Pro-life interventions at the United Nations

The Commission on Population and Development continued apace at UN headquarters in New York and on Friday a number of pro-life speakers made statement during the plenary.
The statement set out below, was delivered by our colleague, Peter Smith of the Society for the Protection of Unborn Children. 
Mr. Chairman, distinguished delegates, NGO colleagues, ladies and gentlemen, thank you for the opportunity to speak to you today.
I would like to talk about maternal mortality, which is a major area of interest for the ICPD.
A brief history will help us to understand this problem a little better. A miraculous decline in maternal mortality began in England after 1935. In 1945 the maternal mortality rate was half what it had been ten years earlier. By 1950, it was half what it had been in 1945.  This coincided with the introduction of Prontosil in 1936, the first successful drug to treat for bacterial infection. Soon after this sulphamide was introduced, later on penicillin was available. There was better treatment for high blood pressure, and haemorrhage post and ante partum.. There was also an improvement in nutrition during this period. This amazing reduction in maternal mortality was well before the introduction of modern contraceptives (1960) and legal abortion (1968 ).
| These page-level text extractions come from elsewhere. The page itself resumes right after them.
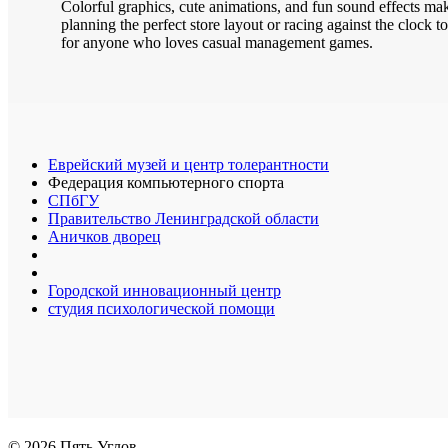
Colorful graphics, cute animations, and fun sound effects m
planning the perfect store layout or racing against the clock
for anyone who loves casual management games.
Еврейский музей и центр толерантности
Федерация компьютерного спорта
СПбГУ
Правительство Ленинградской области
Аничков дворец
Городской инновационный центр
студия психологической помощи
© 2026 Пять Углов.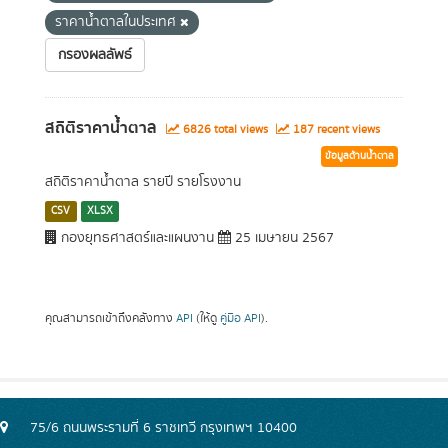
ราคาน้ำตาลในประเทศ
กรองผลลัพธ์
สถิติราคาน้ำตาล
6826 total views
187 recent views
ข้อมูลด้านน้ำตาล
สถิติราคาน้ำตาล รายปี รายโรงงาน
CSV
XLSX
กองยุทธศาสตร์และแผนงาน
25 เมษายน 2567
คุณสามารถเข้าถึงคลังทาง
API
(ให้ดู
คู่มือ API
).
75/6 ถนนพระรามที่ 6 ราชเทวี กรุงเทพฯ 10400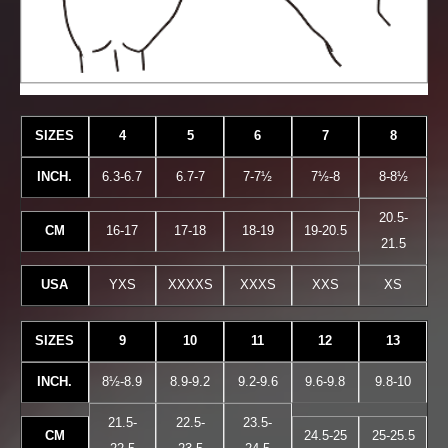
SIZES
4
5
6
7
8
INCH.
6.3-6.7
6.7-7
7-7½
7½-8
8-8½
20.5-
CM
16-17
17-18
18-19
19-20.5
21.5
USA
YXS
XXXXS
XXXS
XXS
XS
SIZES
9
10
11
12
13
INCH.
8½-8.9
8.9-9.2
9.2-9.6
9.6-9.8
9.8-10
21.5-
22.5-
23.5-
CM
24.5-25
25-25.5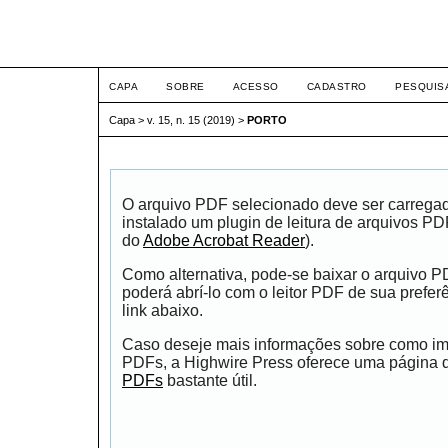
ETIC
CAPA
SOBRE
ACESSO
CADASTRO
PESQUIS
Capa
>
v. 15, n. 15 (2019)
>
PORTO
O arquivo PDF selecionado deve ser carrega
instalado um plugin de leitura de arquivos P
do
Adobe Acrobat Reader
).
Como alternativa, pode-se baixar o arquivo 
poderá abrí-lo com o leitor PDF de sua prefer
link abaixo.
Caso deseje mais informações sobre como impr
PDFs, a Highwire Press oferece uma página
PDFs
bastante útil.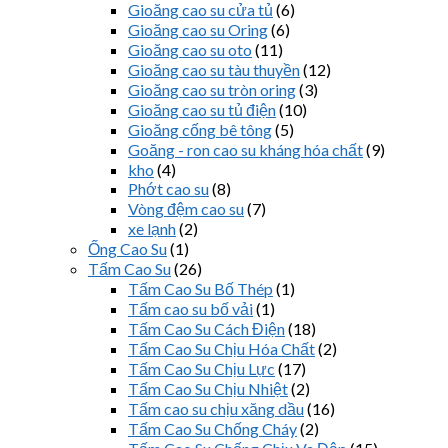
Gioăng cao su cửa tủ
(6)
Gioăng cao su Oring
(6)
Gioăng cao su oto
(11)
Gioăng cao su tàu thuyền
(12)
Gioăng cao su tròn oring
(3)
Gioăng cao su tủ điện
(10)
Gioăng cống bê tông
(5)
Goăng - ron cao su kháng hóa chất
(9)
kho
(4)
Phớt cao su
(8)
Vòng đệm cao su
(7)
xe lạnh
(2)
Ống Cao Su
(1)
Tấm Cao Su
(26)
Tấm Cao Su Bố Thép
(1)
Tấm cao su bố vải
(1)
Tấm Cao Su Cách Điện
(18)
Tấm Cao Su Chịu Hóa Chất
(2)
Tấm Cao Su Chịu Lực
(17)
Tấm Cao Su Chịu Nhiệt
(2)
Tấm cao su chịu xăng dầu
(16)
Tấm Cao Su Chống Cháy
(2)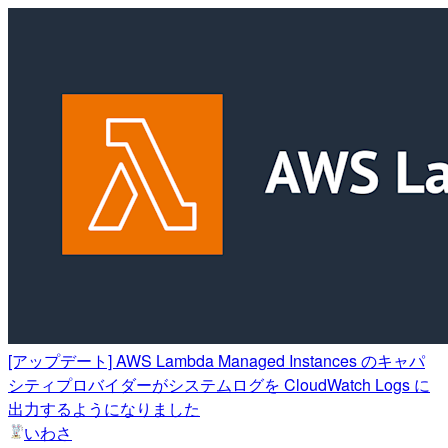
[アップデート] AWS Lambda Managed Instances のキャパ
シティプロバイダーがシステムログを CloudWatch Logs に
出力するようになりました
いわさ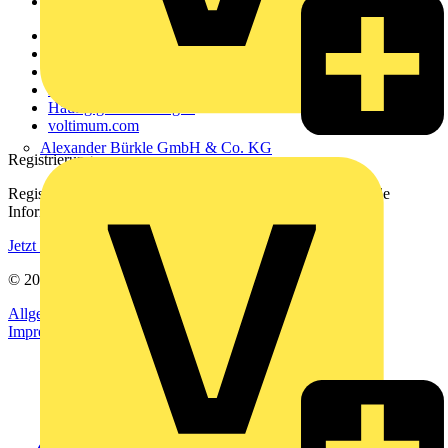
Voltimum+
Weitere Links
Über uns
Kontakt
Downloadbereich (PDFs)
Häufig gestellte Fragen
voltimum.com
Alexander Bürkle GmbH & Co. KG
Registrierung
Registrieren Sie sich kostenlos und erhalten Sie stets aktuelle
Informationen aus der Elektroindustrie.
Jetzt registrieren
© 2002-
2026
Voltimum
Allgemeine Geschäftsbedingungen
Datenschutzerklärung
Impressum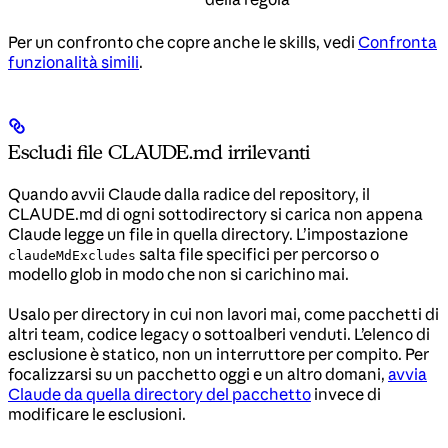
Per un confronto che copre anche le skills, vedi
Confronta
funzionalità simili
.
Escludi file CLAUDE.md irrilevanti
Quando avvii Claude dalla radice del repository, il
CLAUDE.md di ogni sottodirectory si carica non appena
Claude legge un file in quella directory. L’impostazione
salta file specifici per percorso o
claudeMdExcludes
modello glob in modo che non si carichino mai.
Usalo per directory in cui non lavori mai, come pacchetti di
altri team, codice legacy o sottoalberi venduti. L’elenco di
esclusione è statico, non un interruttore per compito. Per
focalizzarsi su un pacchetto oggi e un altro domani,
avvia
Claude da quella directory del pacchetto
invece di
modificare le esclusioni.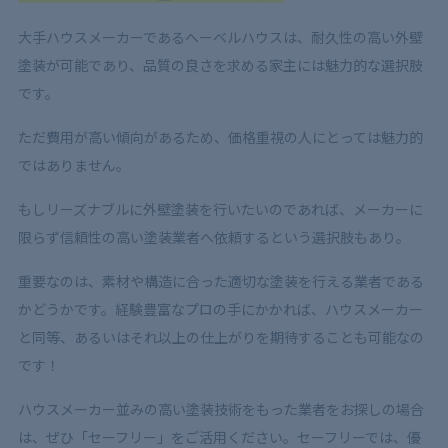
大手ハウスメーカーであるへーベルハウスは、耐久性の高い外壁
塗装が可能であり、品質の良さを求める家主には魅力的な選択肢
です。
ただ費用が高い傾向があるため、価格重視の人にとっては魅力的
ではありません。
もしリーズナブルに外壁塗装を行いたいのであれば、メーカーに
限らず信頼性の高い塗装業者へ依頼するという選択肢もあり。
重要なのは、素材や構造に合った適切な塗装を行える業者である
かどうかです。経験豊富なプロの手にかかれば、ハウスメーカー
と同等、あるいはそれ以上の仕上がりを期待することも可能なの
です！
ハウスメーカー並みの高い塗装技術をもった業者をお探しの場合
は、ぜひ「セーフリー」をご活用ください。セーフリーでは、優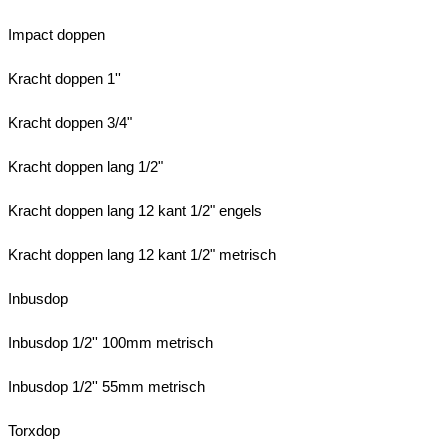
Impact doppen
Kracht doppen 1''
Kracht doppen 3/4"
Kracht doppen lang 1/2"
Kracht doppen lang 12 kant 1/2" engels
Kracht doppen lang 12 kant 1/2" metrisch
Inbusdop
Inbusdop 1/2'' 100mm metrisch
Inbusdop 1/2'' 55mm metrisch
Torxdop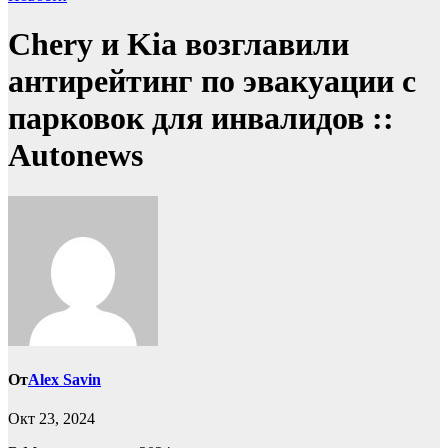
Chery и Kia возглавили
антирейтинг по эвакуации с
парковок для инвалидов ::
Autonews
От
Alex Savin
Окт 23, 2024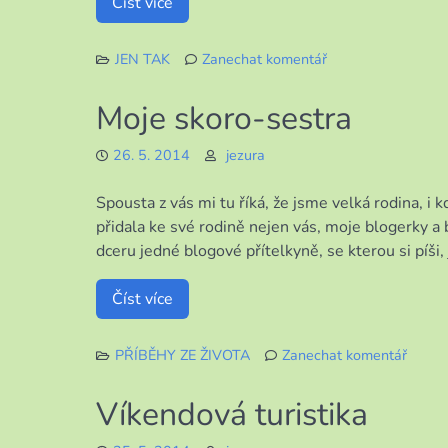
Číst více
JEN TAK
Zanechat komentář
k
Sousedská
Moje skoro-sestra
spolupráce
26. 5. 2014
jezura
Spousta z vás mi tu říká, že jsme velká rodina, i 
přidala ke své rodině nejen vás, moje blogerky a 
dceru jedné blogové přítelkyně, se kterou si píši,
Číst více
PŘÍBĚHY ZE ŽIVOTA
Zanechat komentář
k
Moje
Víkendová turistika
skoro-
sestra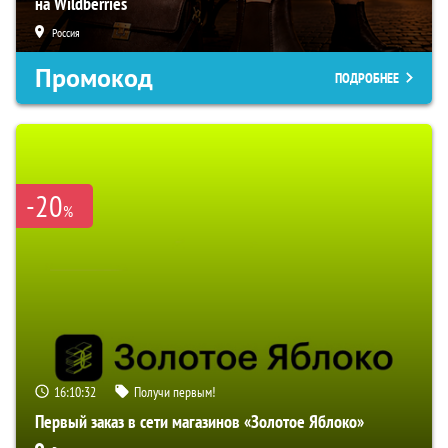
на Wildberries
Россия
Промокод
ПОДРОБНЕЕ
-20
%
16:10:31
Получи первым!
Первый заказ в сети магазинов «Золотое Яблоко»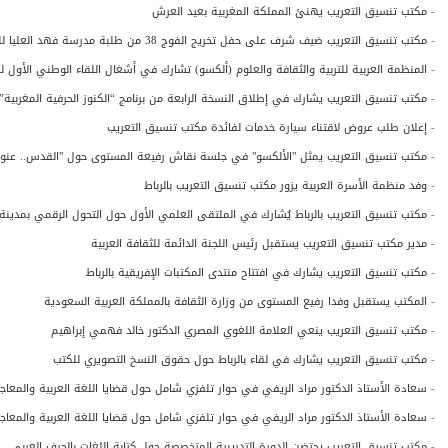
-
مكتب تنسيق التعريب يهنئ المملكة المغربية بعيد العرش
-
مكتب تنسيق التعريب ضيف شرف على حفل تخريج الفوج 38 من طلبة مدرسة فهد العليا للترجمة
-
المنظمة العربية للتربية والثقافة والعلوم (ألكسو) تشارك في أشغال اللقاء الوطني الأول لم
-
مكتب تنسيق التعريب يشارك في إطلاق النسخة الرابعة من برنامج “الكنوز الحرفية المغربية” ب
-
إعلان طلب عروض لاقتناء سيارة خدمات لفائدة مكتب تنسيق التعريب
-
مكتب تنسيق التعريب يمثل "الألكسو" في جلسة نقاش رفيعة المستوى حول "القدس.. عنوان
-
وفد منظمة الأسرة العربية يزور مكتب تنسيق التعريب بالرباط
-
مكتب تنسيق التعريب بالرباط يُشارك في الملتقى العلمي الأول حول التحول الرقمي بمدين
-
مدير مكتب تنسيق التعريب يستقبل رئيس اللجنة الدائمة للثقافة العربية
-
مكتب تنسيق التعريب يشارك في افتتاح منتدى المكتبات الإفريقية بالرباط
-
المكتب يستقبل وفدا رفيع المستوى من وزارة الثقافة بالمملكة العربية السعودية
-
مكتب تنسيق التعريب ينعي العلامة اللغوي المصري الدكتور خالد فهمي إبراهيم
-
مكتب تنسيق التعريب يشارك في لقاء بالرباط حول حقوق النسخ التصويري للكتب
-
سعادة الأستاذ الدكتور مراد الريفي في حوار تلفزي شامل حول قضايا اللغة العربية والمعاج
-
سعادة الأستاذ الدكتور مراد الريفي في حوار تلفزي شامل حول قضايا اللغة العربية والمعاج
-
مكتب تنسيق التعريب يحتضن الدورة التدريبية المتخصصة حول كتابة اللغات بالحرف العربي.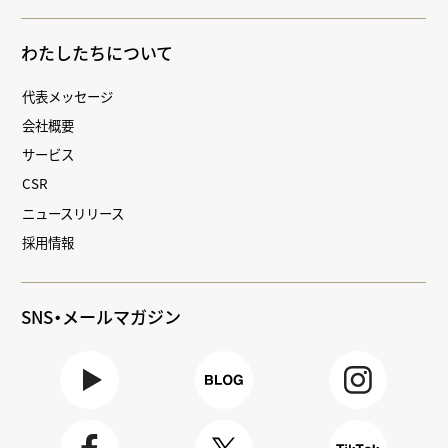
わたしたちについて
代表メッセージ
会社概要
サービス
CSR
ニュースリリース
採用情報
SNS・メールマガジン
Youtube
BLOG
Instagra
m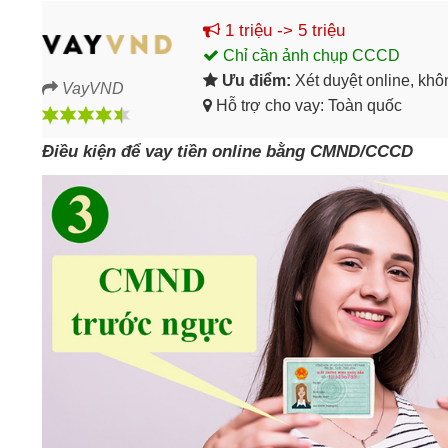
1 triệu -> 5 triệu
Chỉ cần ảnh chụp CCCD
Ưu điểm:
Xét duyệt online, kh
VayVND
Hỗ trợ cho vay: Toàn quốc
Điều kiện để vay tiền online bằng CMND/CCCD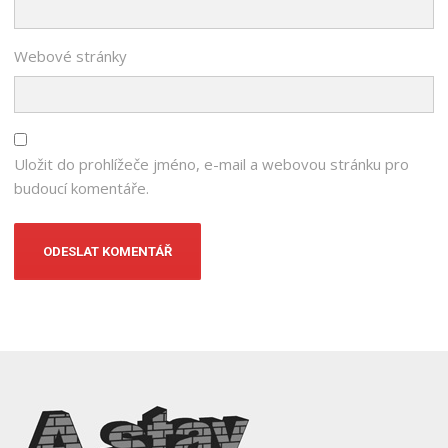
Webové stránky
Uložit do prohlížeče jméno, e-mail a webovou stránku pro
budoucí komentáře.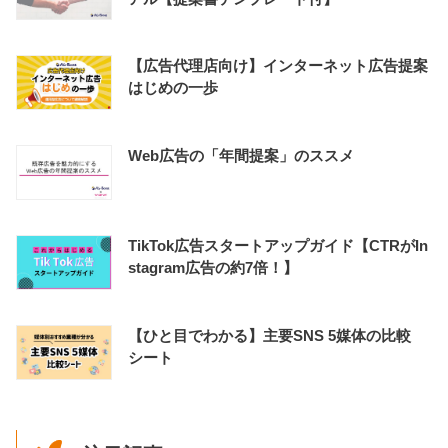
【広告代理店向け】インターネット広告提案
はじめの一歩
Web広告の「年間提案」のススメ
TikTok広告スタートアップガイド【CTRがIn
stagram広告の約7倍！】
【ひと目でわかる】主要SNS 5媒体の比較
シート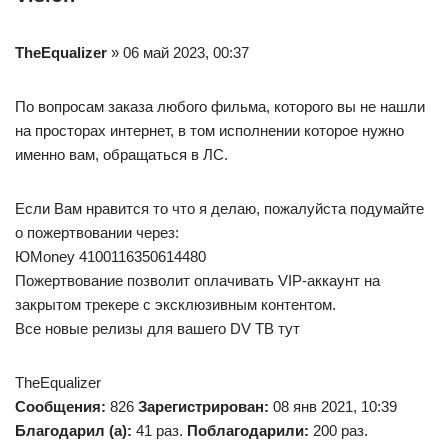
TheEqualizer
» 06 май 2023, 00:37
По вопросам заказа любого фильма, которого вы не нашли
на просторах интернет, в том исполнении которое нужно
именно вам, обращаться в ЛС.
Если Вам нравится то что я делаю, пожалуйста подумайте
о пожертвовании через:
ЮMoney 4100116350614480
Пожертвование позволит оплачивать VIP-аккаунт на
закрытом трекере с эксклюзивным контентом.
Все новые релизы для вашего DV ТВ тут
TheEqualizer
Сообщения:
826
Зарегистрирован:
08 янв 2021, 10:39
Благодарил (а):
41 раз.
Поблагодарили:
200 раз.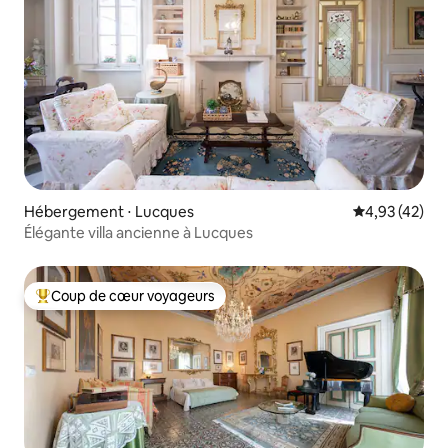
Hébergement ⋅ Lucques
Évaluation mo
4,93 (42)
Élégante villa ancienne à Lucques
Coup de cœur voyageurs
Coups de cœur voyageurs les plus appréciés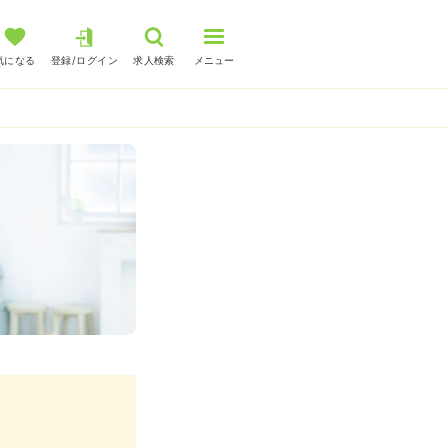
気になる
登録/ログイン
求人検索
メニュー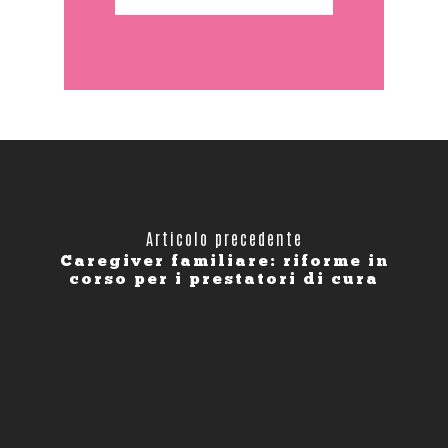
Articolo precedente
Caregiver familiare: riforme in
corso per i prestatori di cura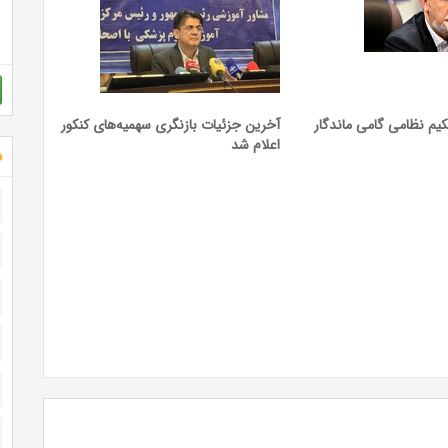
یم نظامی گامی ماندگار
آخرین جزئیات بازنگری سهمیه‌های کنکور
اعلام شد
ش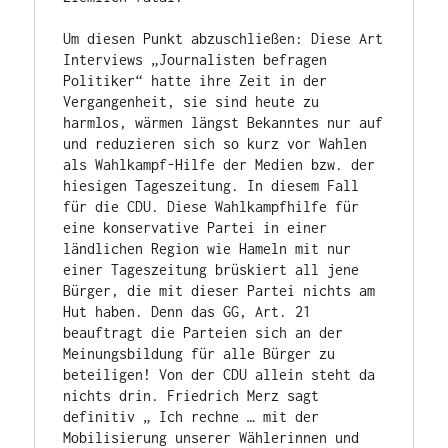
Um diesen Punkt abzuschließen: Diese Art 
Interviews „Journalisten befragen 
Politiker“ hatte ihre Zeit in der 
Vergangenheit, sie sind heute zu 
harmlos, wärmen längst Bekanntes nur auf 
und reduzieren sich so kurz vor Wahlen 
als Wahlkampf-Hilfe der Medien bzw. der 
hiesigen Tageszeitung. In diesem Fall 
für die CDU. Diese Wahlkampfhilfe für 
eine konservative Partei in einer 
ländlichen Region wie Hameln mit nur 
einer Tageszeitung brüskiert all jene 
Bürger, die mit dieser Partei nichts am 
Hut haben. Denn das GG, Art. 21 
beauftragt die Parteien sich an der 
Meinungsbildung für alle Bürger zu 
beteiligen! Von der CDU allein steht da 
nichts drin. Friedrich Merz sagt 
definitiv „ Ich rechne … mit der 
Mobilisierung unserer Wählerinnen und 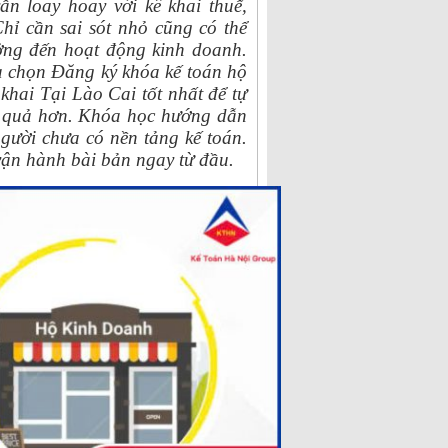
n loay hoay với kê khai thuế,
hỉ cần sai sót nhỏ cũng có thể
ởng đến hoạt động kinh doanh.
a chọn Đăng ký khóa kế toán hộ
hai Tại Lào Cai tốt nhất để tự
ệu quả hơn. Khóa học hướng dẫn
người chưa có nền tảng kế toán.
 vận hành bài bản ngay từ đầu.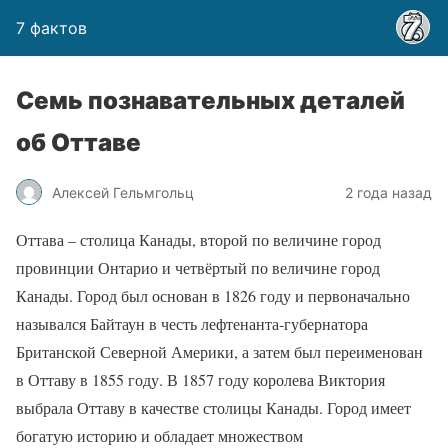
7 фактов
Семь познавательных деталей
об Оттаве
Алексей Гельмгольц
2 года назад
Оттава – столица Канады, второй по величине город
провинции Онтарио и четвёртый по величине город
Канады. Город был основан в 1826 году и первоначально
назывался Байтаун в честь лефтенанта-губернатора
Британской Северной Америки, а затем был переименован
в Оттаву в 1855 году. В 1857 году королева Виктория
выбрала Оттаву в качестве столицы Канады. Город имеет
богатую историю и обладает множеством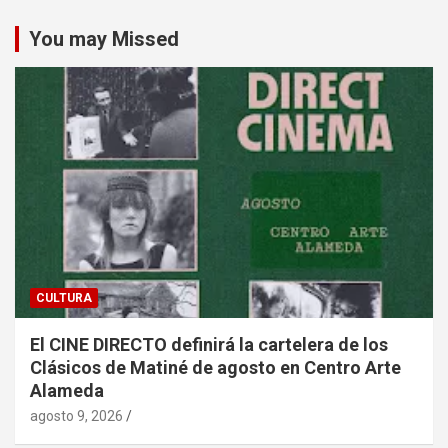
You may Missed
CULTURA
El CINE DIRECTO definirá la cartelera de los
Clásicos de Matiné de agosto en Centro Arte
Alameda
agosto 9, 2026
The decline in maternal mortality, in England, after 1970 was nowhere near as steep as from 1935 to 1950. This same pattern was followed by all the developed nations.
I am pleased to observe that the World health Organisation published a small paper on the definition of unsafe abortion in March 2014. They stated that “[…] illegal abortion is not synonymous with unsafe abortion”.  In the past the two terms were completely interchangeable.
Two countries with consistently the lowest maternal mortality in the world are Ireland and Malta, where abortion is currently illegal.
Since the Cairo conference I believe that too much money has been spent on contraception and the promotion of abortion.  It is scandalous that over 340,000 women die each year from pregnancy related causes. We have known how to remedy this situation in the developed world since the 1950’s. The answer is simple, better basic health care, better nutrition for mothers, emergency obstetric care , and skilled birth attendants.
Those promoting fertility decline and the legalisation of abortion should stop pretending that they are trying to reduce maternal mortality. We believe they just want to lower the number of births.

If, in the developing world there was, better basic health care we would have a safer outcome for mother and baby. Who knows what even the “least of these little ones“ may one day contribute to the betterment of the world.